Il problema è che, per quanto vada crescendo la consapevolezza che il nostro modello di sviluppo è dannoso per il pianeta, tuttora si tende a ritenere i comportamenti ecologicamente virtuosi come un capriccio di chi "se lo può permettere". Come spiega il filosofo Jason W. Moore nel saggio Ecologia. Mondo e crisi del capitalismo (Ombre corte), il fatto è che da secoli siamo abituati a pensare l'uomo come il "legittimo" padrone della natura, anziché come un essere vivente tra altri, un elemento che fa parte e vive nella natura. Dunque, in molti non capiscono perché dovremmo comportarci diversamente, se non per snobismo o per posa. La verità, invece, scrive Moore, è che il capitalismo non si limita a essere un'economia-mondo, ma è un'"ecologia-mondo", un'ideologia che esprime un rapporto di dominio dell'uomo nei confronti delle risorse naturali del pianeta, che nel tempo si è fatto sempre più spietato. Un esempio di questa intensificazione dello sfruttamento naturale viene dai tempi degli allevamenti intensivi: in questi contesti la durata media della vita dei polli è passata dai 73 giorni del 1955 ai 42-45 giorni del 2005 ed è ulteriormente in riduzione, mentre l'eterogeneità biologica è stata azzerata facendo coincidere il pollo allevato con un solo tipo, il broiler, frutto di un'approfondita selezione genetica.

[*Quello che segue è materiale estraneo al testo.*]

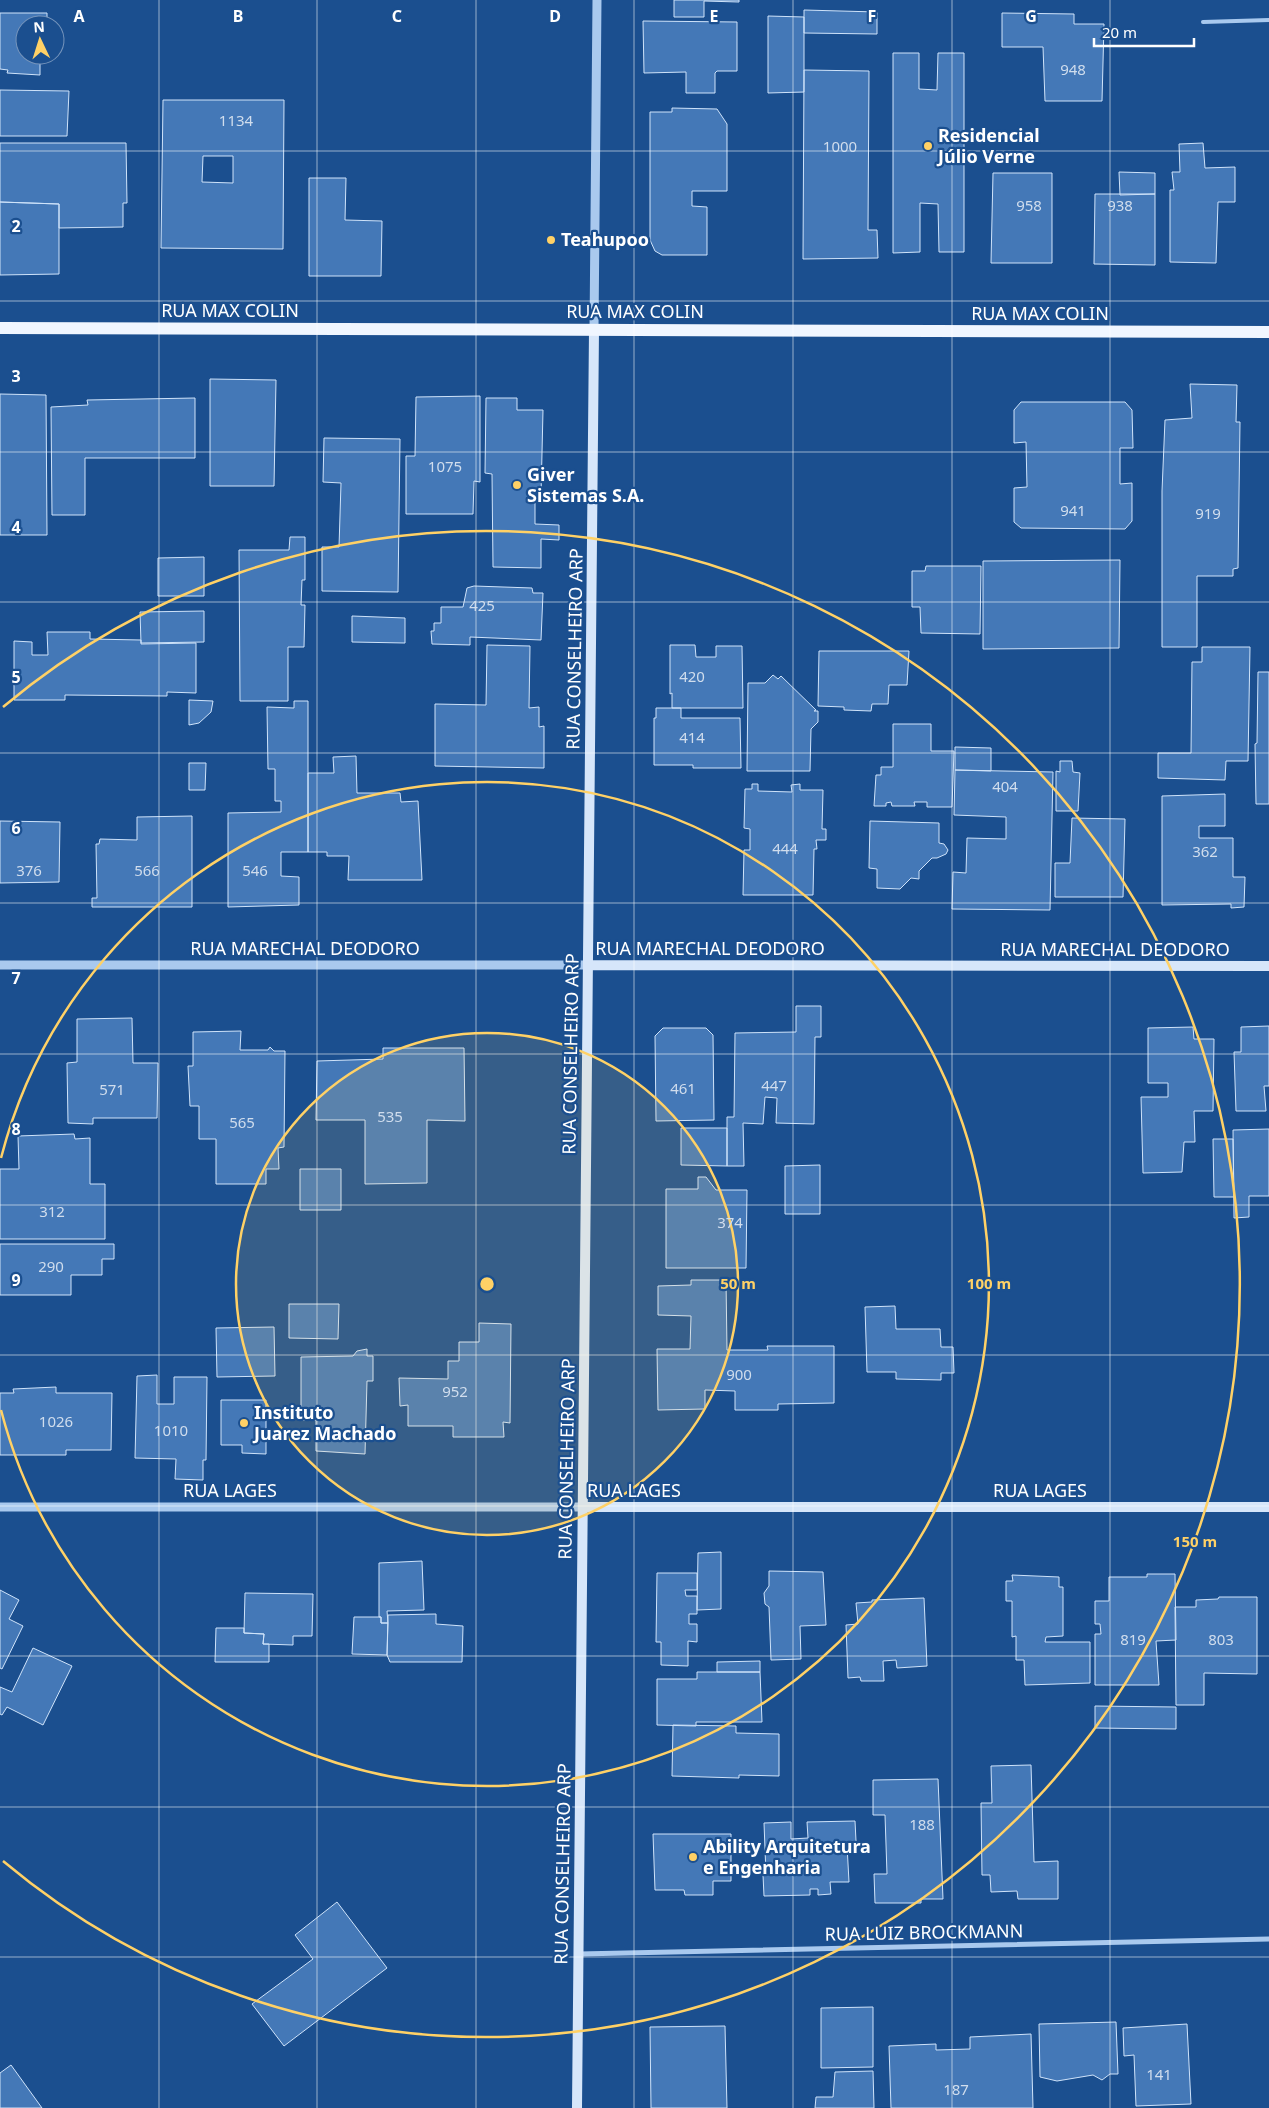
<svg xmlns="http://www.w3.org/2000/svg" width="1269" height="2108" viewBox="0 0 1269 2108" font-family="'Noto Sans',sans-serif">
	<rect width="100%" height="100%" fill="#1b4f8f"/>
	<path fill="#4478b7" stroke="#cfe3fa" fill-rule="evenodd" d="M674,0h65v2l-35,-1v16h-30z
		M804,10l73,2v22l-73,-1z
		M0,13h47v12h-22v30h15v20l-33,-2 1,-3 -8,-1z
		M1002,13l72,1v10h30l-2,77h-57l-2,-54h-41z
		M768,16l36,1v75l-36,1z
		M643,21l94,1v49h-20l-2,2v20h-29v-21l-42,1z
		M893,53h26v36l18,1 1,-37h26v199h-25l-1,-48 -18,-1v49l-27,1z
		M804,70l65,1 -1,159h9l1,28 -75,1z
		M0,90l69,1 -2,45h-67z
		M163,100h121l-1,149 -122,-1zM203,156h30v27l-31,-1z
		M672,108l45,1 10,15v67h-35v15l15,1v48h-45l-7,-4 -5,-11v-128h22z
		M0,143h126l1,60h-4v24l-64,1v-24l-59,-2z
		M1203,143l2,25 30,-1v35h-17l-2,61 -46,-1v-72h4l-2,-18h8l-1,-28z
		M1119,172l36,1v21l-35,1z
		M993,173h59v90h-61z
		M309,178h37l-1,42 37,1 -1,55h-72z
		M1095,194h60v71l-61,-1z
		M0,202l59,2v70l-59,1z
		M210,379l66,1 -2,106h-64z
		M1190,384l47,1 -1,37h4l-2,146 -5,1v7h-36v71h-35v-156l3,-71 27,-2z
		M0,394l46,1 1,140h-47z
		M480,396v86l-6,-1 -1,33h-67v-58h9l1,-59z
		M195,398v60h-110v57h-33l-1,-108 37,-2 -1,-5z
		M486,398h31v12h26l-2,86h-6v28l24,1v15l-18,-1v29l-48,-1 -1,-93 -7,-1z
		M1021,402h104l7,8 1,38h-13v36l12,-1v38l-7,8 -104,-1 -7,-6v-34l13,-1 -1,-45 -12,1v-33z
		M324,438l76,1 -2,153 -76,-1v-44h17l2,-64 -18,-1z
		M290,537h15v43h-3l-1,25h4l-1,42h-16v54h-48l-1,-151h50z
		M204,557v39h-46v-38z
		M1120,560l-1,88 -136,1v-88z
		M926,566h55l-1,68 -59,-1 -1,-26h-8v-36h13z
		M474,586l58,2 1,5h10l-2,47 -71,-3v8l-38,-1 -1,-13h3v-8h7v-16h22l4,-19z
		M204,611v31l-63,1 -1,-31z
		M352,616l53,2v25l-53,-1z
		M47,632h43v7l51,1v4l55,-1v50l-29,-1v4l-102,-1v5h-51v-59l18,1v13h16z
		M487,645l43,1 -1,62 10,-1v20l5,-1v42l-109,-2v-62l51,1z
		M670,645h25l1,12h20v-11h26l1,62h-71v-15l-2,1z
		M1202,647h48l-2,114h-22l-1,19 -67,-2v-25h33l1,-91h10z
		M819,651h90l-2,34h-18l-1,19h-16l-1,7 -27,-1v-3l-26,-1z
		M1258,672h11v132h-13l-1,-60 2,-1z
		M773,675l5,4 3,-3 35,34 -2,1h4v11l-7,7 -1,42h-63l1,-88h17z
		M189,700l24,1 -2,11 -12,11 -10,2z
		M294,701h14v151h-27v24l18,1v28l-71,2v-94l53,-1v-11h-6v-32h-7l-1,-62 27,1z
		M656,708h25v10h59l1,50h-48v-3h-39v-47h2z
		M893,724h38v27h23l-2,56h-25v-5h-13l1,4h-23l-1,-4 -5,1v3h-12l2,-31h5v-8h12z
		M955,747l36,1v23l-36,-1z
		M356,756l1,37h43l1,9 17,-1 4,79h-74l1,-24h-22v-4h-19v-79h26l-1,-16z
		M1060,761h12l1,11 7,1 -2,38h-22v-40l4,1z
		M189,763h17l-1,27h-16z
		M955,770l98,2 -3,138 -98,-1 1,-37 13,1 1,-35 39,1v-22l-52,-2z
		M752,784h6v7l34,1 -1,-7 9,-1v6h23l-1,39h4v11h-10l1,9h-3l-1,46h-70l1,-45h6v-21l-6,-1 1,-39h7z
		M1225,794v32h-26v12h34v39h12l-1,30 -13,1v-4l-69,1v-109z
		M192,816v91h-100v-9h5l-1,-54h3l1,-5 37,1v-23z
		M1072,818l53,1 -2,78h-68v-34h15z
		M0,821l60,1 -1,60 -59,1z
		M870,821l69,2v20l5,1 4,6 -2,4 -9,4h-5l-13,13v8l-8,-1 -11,11 -23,-1v-19l-8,-1z
		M796,1006h25v31h-6l-1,87 -38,-1 1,-25 -12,-1 -2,27 -20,-1 1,43h-17v-49h7l1,-84 61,-1z
		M132,1018l1,45h25l-1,55h-64v6l-25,-1 -1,-60 10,-1v-43z
		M1269,1026v60h-5l2,25h-30l-2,-59h7v-25z
		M1193,1027l1,12h20l-1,72h-19l1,31h-11l-2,30 -39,1 -2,-76h27v-14h-20v-55z
		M663,1028h43l7,7 1,85 -58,1 -1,-85z
		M241,1031l-1,19h28l2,-3 4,4h11l-1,96 -6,1 1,21h-13v15h-50v-45h-17v-33h-9l-2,-40h5v-34z
		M383,1048h81l1,73 -38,-1v63l-62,1v-64h-49l1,-59 66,-2z
		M681,1128h46v38l-46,-1z
		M1269,1129v67h-20v21l-15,1 -1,-88z
		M74,1134l1,5 15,-1v46h15v55h-105v-70h19l-1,-33z
		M1213,1139h20l1,58h-20z
		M820,1165v49h-35v-48z
		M300,1169h41v41h-41z
		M698,1177h8l10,13h31l-1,78h-80v-79h32z
		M0,1244h114v15h-12v16h-31v20h-71z
		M691,1280h35l1,70h41l-1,-4h67v57l-56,1v6h-43v-19l-30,-1v19l-47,1 -1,-61h33l1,-33 -33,-1v-29l33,-1z
		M289,1304h50l-1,35 -49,-1z
		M895,1306l1,23h44l1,18h12l1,26h-13v7l-45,-1v-7h-29l-2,-65z
		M479,1323l32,1 -1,99 -7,-1 1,15h-51v-11h-45v-21l-8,1 -1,-28 49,1v-18h11v-19h20z
		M274,1327l1,49 -58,1 -1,-49z
		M367,1349v7h6v25h-6l-2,73 -49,-3v-31h-15v-63l52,-1 4,-5z
		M157,1375v29h17v-27h33l-1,83h-3v20l-28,-1 1,-20 -41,-1 2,-82z
		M56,1387v6h56l-1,57h-45v5h-66v-62h14l-1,-4z
		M221,1400h45v54l-24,-1v-8h-21z
		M721,1552v57l-24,1 1,-57z
		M422,1561l2,49 -37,1 1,12h-7v-6h-2v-54z
		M769,1571l54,1 3,53 -26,1 1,33 -30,1 -2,-53 -4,-3 -1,-11 5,-7z
		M657,1573h40v17h-12l1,6h11v18h-8v10h8v18l-9,-1v25l-27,-1v-23h-5z
		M1147,1574h28l1,66 -20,1 3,44h-64v-51h6l-1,-10h-5v-23h14v-24h38z
		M1012,1575l47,2v10h4v49l-17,1 -1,5h45v41l-65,2 -1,-25h-8v-24l-4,1v-36h-6v-20h7z
		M0,1590l19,10 -10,19 14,7 -21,43 -2,-1z
		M245,1593l68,1 -1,42h-19v9l-30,-1 1,-10 -20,-1z
		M1219,1597h38v77l-53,-1v32h-28l-1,-98h21v-7l22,-1z
		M924,1598l3,68 -30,2 -1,-8 -13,1 1,20h-23l-1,-4 -12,1 -2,-53 12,-1 -2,-21 16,-1v-2z
		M436,1614v10l27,2 -1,36h-72l-3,-7 1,-40z
		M354,1617h27v6h7l-1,32 -35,-1z
		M216,1628h28v5l20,1 -1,10h6v18h-54z
		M33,1648l39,18 -29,59 -36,-18 -5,8 -2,-1v-27l12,5z
		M760,1661v11h-43v-10z
		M697,1672h63l2,50h-66v4l-39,-1v-46h40z
		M1095,1706l81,1v22l-81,-1z
		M673,1725l63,1v7l43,1v42l-40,-1v3l-67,-2z
		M1031,1765l3,97 24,-1v38h-40l-1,-8 -26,1 -1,-17h-8l-1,-72h11l-1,-37z
		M938,1779l5,120h-22v4h-46l-1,-29h13l-2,-59h-12v-35z
		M855,1821l1,20 -5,4h-4l2,37h-19l1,12 -13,1v-6h-8v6l-46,1 -1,-21h3l-2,-52 27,-1v17l17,-1 -1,-16z
		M653,1834h78v47h-18v14h-28l-1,-5h-29z
		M337,1902l50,66 -103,78 -32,-42 61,-45 -18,-24z
		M873,2007v60l-52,1v-60z
		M1116,2022l2,52h-8l-8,6 -9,-5 -36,6 -17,-4 -1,-53z
		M1187,2024l4,80 -55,2 -2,-51 -10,1 -1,-28z
		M725,2026l2,82h-76l-1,-81z
		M1031,2034l2,74h-142l-2,-62 47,-2v6l34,-1v-12z
		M11,2065l31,43h-42v-35z
		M873,2071l1,37h-59l1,-11h17l2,-25z"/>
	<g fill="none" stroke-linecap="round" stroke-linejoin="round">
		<path stroke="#a9c9ee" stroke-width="4" d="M1203,22l66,-2"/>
		<path stroke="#a9c9ee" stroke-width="5" d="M579,1954l690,-15"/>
		<path stroke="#a9c9ee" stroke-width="9" d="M594,330l3,-330
			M0,965h588
			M0,1507h583"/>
		<path stroke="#d6e6fa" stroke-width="10" d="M588,965l681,1
			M583,1507h686
			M577,2108l17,-1778"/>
		<path stroke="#f0f6ff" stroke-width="12" d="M0,328l1269,4"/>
	</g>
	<path fill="none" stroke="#fff" stroke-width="1" stroke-opacity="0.55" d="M159,0v2108M317,0v2108M476,0v2108M634,0v2108M793,0v2108M952,0v2108M1110,0v2108M0,151h1269M0,301h1269M0,452h1269M0,602h1269M0,753h1269M0,903h1269M0,1054h1269M0,1205h1269M0,1355h1269M0,1506h1269M0,1656h1269M0,1807h1269M0,1957h1269"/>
	<circle cx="487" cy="1284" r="251" fill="#ffd166" fill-opacity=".12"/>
	<g fill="none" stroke="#ffd166" stroke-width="2.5">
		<circle cx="487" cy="1284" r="251"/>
		<path d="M1 1158A502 502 0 1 1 1 1410"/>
		<path d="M3 707A753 753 0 1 1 3 1861"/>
	</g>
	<g fill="#ffd166" stroke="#1b4f8f" stroke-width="2">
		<circle cx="928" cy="146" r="5"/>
		<circle cx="551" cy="240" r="5"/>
		<circle cx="517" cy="485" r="5"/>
		<circle cx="244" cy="1423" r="5"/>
		<circle cx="693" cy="1857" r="5"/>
	</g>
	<g text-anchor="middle" stroke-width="4.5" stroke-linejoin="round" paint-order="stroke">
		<g font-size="15" fill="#d0dded">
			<text x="1073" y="75">948</text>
			<text x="236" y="126">1134</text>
			<text x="840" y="152">1000</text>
			<text x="1029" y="211">958</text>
			<text x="1120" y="211">938</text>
			<text x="445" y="472">1075</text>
			<text x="1073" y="516">941</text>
			<text x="1208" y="519">919</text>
			<text x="482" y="611">425</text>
			<text x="692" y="682">420</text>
			<text x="692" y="743">414</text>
			<text x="1005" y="792">404</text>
			<text x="785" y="854">444</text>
			<text x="1205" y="857">362</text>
			<text x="29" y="876">376</text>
			<text x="147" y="876">566</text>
			<text x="255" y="876">546</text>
			<text x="774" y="1091">447</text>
			<text x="683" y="1094">461</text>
			<text x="112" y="1095">571</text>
			<text x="390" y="1122">535</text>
			<text x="242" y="1128">565</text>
			<text x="52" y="1217">312</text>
			<text x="730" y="1228">374</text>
			<text x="51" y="1272">290</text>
			<text x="739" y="1380">900</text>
			<text x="455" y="1397">952</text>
			<text x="56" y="1427">1026</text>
			<text x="171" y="1436">1010</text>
			<text x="1133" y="1645">819</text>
			<text x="1221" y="1645">803</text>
			<text x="922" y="1830">188</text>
			<text x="1159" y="2080">141</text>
			<text x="956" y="2095">187</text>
		</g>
		<g font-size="18" font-weight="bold" fill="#fff" stroke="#1b4f8f" text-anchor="start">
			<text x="938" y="142">Residencial<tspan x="938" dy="21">Júlio Verne</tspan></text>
			<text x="561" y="246">Teahupoo</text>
			<text x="527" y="481">Giver<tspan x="527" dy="21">Sistemas S.A.</tspan></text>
			<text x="254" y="1419">Instituto<tspan x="254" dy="21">Juarez Machado</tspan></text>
			<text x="703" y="1853">Ability Arquitetura<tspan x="703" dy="21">e Engenharia</tspan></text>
		</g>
		<g font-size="18" fill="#fff" stroke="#1b4f8f">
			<text x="230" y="317">RUA MAX COLIN</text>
			<text x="635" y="318">RUA MAX COLIN</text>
			<text x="1040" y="320">RUA MAX COLIN</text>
			<text transform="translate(575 649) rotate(-89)" y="6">RUA CONSELHEIRO ARP</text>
			<text x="305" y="955">RUA MARECHAL DEODORO</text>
			<text x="710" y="955">RUA MARECHAL DEODORO</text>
			<text x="1115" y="956">RUA MARECHAL DEODORO</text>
			<text transform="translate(571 1054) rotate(-89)" y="6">RUA CONSELHEIRO ARP</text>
			<text transform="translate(567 1459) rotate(-89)" y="6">RUA CONSELHEIRO ARP</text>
			<text x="230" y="1497">RUA LAGES</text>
			<text x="634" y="1497">RUA LAGES</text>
			<text x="1040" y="1497">RUA LAGES</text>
			<text transform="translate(563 1864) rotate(-89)" y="6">RUA CONSELHEIRO ARP</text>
			<text transform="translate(924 1933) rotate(-1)" y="6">RUA LUIZ BROCKMANN</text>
		</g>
	</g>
	<g font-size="16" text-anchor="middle" font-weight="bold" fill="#fff" stroke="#1b4f8f" stroke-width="4.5" stroke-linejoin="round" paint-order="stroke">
		<text x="79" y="22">A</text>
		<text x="238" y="22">B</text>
		<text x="397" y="22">C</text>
		<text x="555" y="22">D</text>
		<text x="714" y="22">E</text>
		<text x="872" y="22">F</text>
		<text x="1031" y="22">G</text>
		<text x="16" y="232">2</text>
		<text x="16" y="382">3</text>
		<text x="16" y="533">4</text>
		<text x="16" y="683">5</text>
		<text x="16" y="834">6</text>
		<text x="16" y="984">7</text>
		<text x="16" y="1135">8</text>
		<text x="16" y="1286">9</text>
	</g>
	<circle cx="487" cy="1284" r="8" fill="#ffd166" stroke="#1b4f8f" stroke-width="2.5"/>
	<g font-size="15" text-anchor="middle" font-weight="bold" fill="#ffd166" stroke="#1b4f8f" stroke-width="4.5" stroke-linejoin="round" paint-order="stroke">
		<text x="738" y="1289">50 m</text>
		<text x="989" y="1289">100 m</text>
		<text x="1195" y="1547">150 m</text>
	</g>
	<g transform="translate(40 40) rotate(356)"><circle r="24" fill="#1b4f8f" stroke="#7695bc"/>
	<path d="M0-4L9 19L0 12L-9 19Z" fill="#ffd166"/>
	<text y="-8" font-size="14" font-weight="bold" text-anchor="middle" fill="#ffffff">N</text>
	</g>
	<path d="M1094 38v8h100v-8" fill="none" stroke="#ffffff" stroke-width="2.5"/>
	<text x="1102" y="38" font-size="15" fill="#ffffff" stroke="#1b4f8f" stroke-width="4" paint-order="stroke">20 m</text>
</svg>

Il problema? È che questo modello di produzione non funziona: come scrive Moore, "sono finite le nature a buon mercato". E così le soluzioni proposte dal sistema, come gli OGM, gli allevamenti intensivi, il disboscamento per far posto a colture intensive, scontentano sempre più persone non tanto per motivi etici, quanto perché insufficienti. La denutrizione riguarda ancora milioni di persone, i cambiamenti climatici ne spaventano altrettanti, il consumo sconsiderato di acqua rischia di generare la guerra del terzo millennio. Insomma, per citare la lettera Laudato si' di Papa Francesco, «siamo cresciuti credendoci autorizzati a saccheggiare il pianeta. E oggi la crisi ambientale è crisi antropologica, legata al modello di sviluppo: bisogna eliminare le cause strutturali di un'economia che non rispetta l'uomo». 

Allora, se nel ricco Occidente oggi i consumatori si orientano verso scelte più sostenibili, sarà anche perché "possono permetterselo", ma anche per la constatazione dei danni prodotti a livello globale da quel modello. E così, paradossalmente, il vero rischio, spiega Salomone, è che delineare il loro stile di vita come "l'ultima moda" come fanno il citato PeclersParis, ma anche le case di moda, i giornali o il cinema, finisca per «diluire notizie e sfide fondamentali per la qualità della nostra vita e per la sicurezza del nostro futuro e delle nostre società nel grande mare del flusso informativo che passa veloce senza lasciare traccia». Se si vuole agire da ambientalisti, insomma, occorre mettersi in testa di farlo per convinzione e per sempre, non perché il verde ora va molto di moda.